37-1 意外な場所
「ハ? なに言ってんだ? あの中にはファルークが閉じ込められてた土の檻しかないだろう?」
『いえ。あの中に出口があります』きっぱりと言い切るので「もしかして、奥の崩れた先にあるから、あの土砂をどかさないといけないとか言うんじゃないだろうな? あれは重機でもないとどかせないぞ」
『今は洞窟のどこに出口があるのかわかりませんが、出口はあの中にあります』
「そういう根拠は?」
『それはファルークが起きたあと、説明します』
「じゃあ、もう一つ。四つ目のハーブ園はどこにあるんだ?」
『それはおそらく、物資が運ばれてくる川の向こう側です』
「いやいや、川の向こう側はすぐに結界の壁があるから、あの先はいけないよ」
『そんなことないです。
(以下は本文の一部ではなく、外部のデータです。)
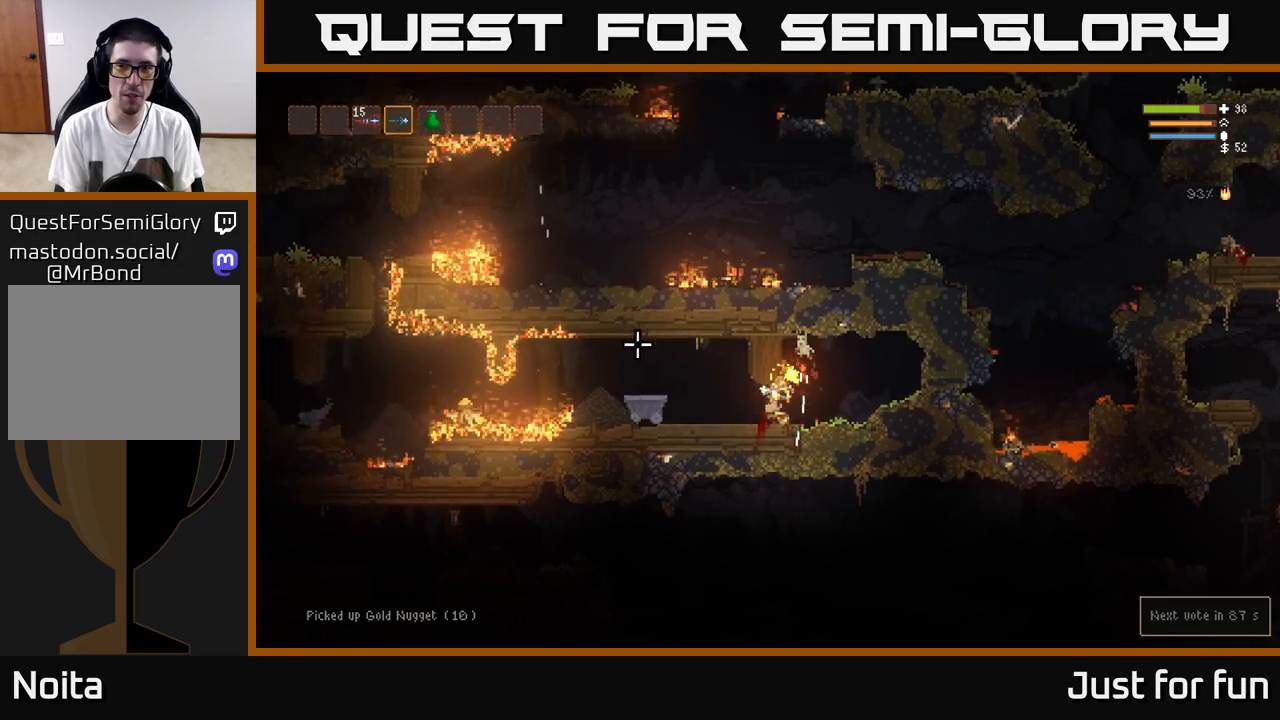
{"buttons": ["L2"], "left_stick": "left", "right_stick": "up-left", "events": [[383, "L2", "down"]]}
なぜなら、私たちは川の向こう側から来たんですから』
「そうなの! どうなってんだ? 俺が前に調べたときは行けなかったのに……なんで?」考え込むので『とにかく、出口の場所がわかったので、丸太小屋に戻りましょう』
「三つ目のハーブ園に行かなくていいのか?」
『行く必要なくなったので、いいです』
「あっそ」
『早く戻らないと、摘みとったミントが萎れてしまいますよ』
「ああ、大丈夫だよ。これは乾燥させてミントティにする分だから」
その後、二名は獣道を戻って、洞窟がある岩山の横まで来ると『こちら側から、洞窟の中に入ることはできないんですか?』ジュリアスが岩肌をペンペンと叩く。
「前に見て回ったときは、出入り口のようなものはなかったよ」
『そうですか』期待が外れて残念そうにすると、『そろそろ、お昼の用意をしないといけませんか?』と聞く。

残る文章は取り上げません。